Your Email Is (Practically) Your Identity  - martingordon
http://kevinmontrose.com/2011/07/31/your-email-is-practically-your-identity/

======
drdaeman
Identity is the aspect of one's personality (or something like this). Email is
a contact method, which can be identity's representation - it can be
associated with an identity, but it is certainly _not_ the identity itself.

First of all, every human has an identity — it is automatically created, it's
just that there are no ways to address it by itself. On contrary, an email is
obtained and, moreover, _provided_ by someone else. This is a fundamental
difference which explains why an email just can't be an identity by itself.

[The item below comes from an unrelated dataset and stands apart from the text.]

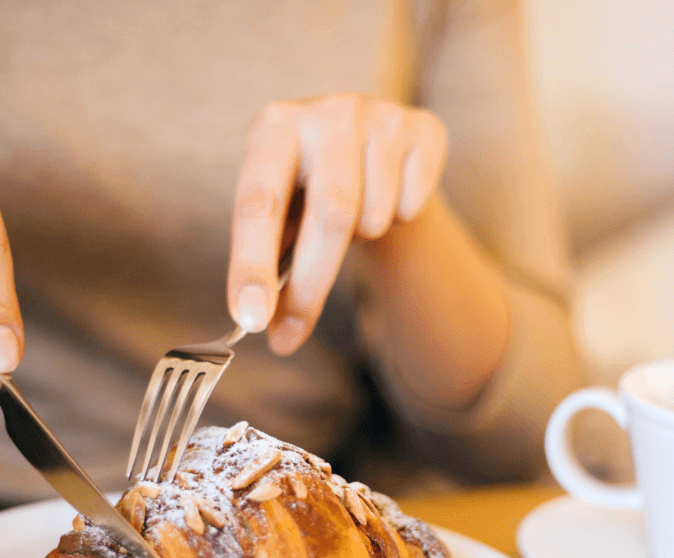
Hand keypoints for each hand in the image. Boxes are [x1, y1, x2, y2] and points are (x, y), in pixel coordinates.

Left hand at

It's only a person who should possess his own identity — and you can't possess
an email address, you _always_ lease it from someone else (even in self-hosted
scenario the domain part comes from ICANN).

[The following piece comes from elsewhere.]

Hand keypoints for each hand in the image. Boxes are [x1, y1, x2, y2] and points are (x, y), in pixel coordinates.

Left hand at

Please, don't ever mistake identities with methods to contact. Identity does
not even imply that such may exist. If you want to contact someone — ask for
contact data, not identity, like you ask for a phone number and not a name.
I'd also note that this does not mean that identity and contact means must not
be associated together — it's just that they must be loosely coupled. The
article's argument is wrong — if I'd lose my phone number and get another one
I won't lose my identity to my friends — they just won't be able to contact me
for some time.

I just hope someday someone (with the help of software vendors, most important
- browser ones) would get the identity right. And use cryptography, so, I
could actually _possess_ my own identities (i.e. my own keypairs). Sure, there
are more enough problems with this approach, too, but at least the concept is
not broken at the very core.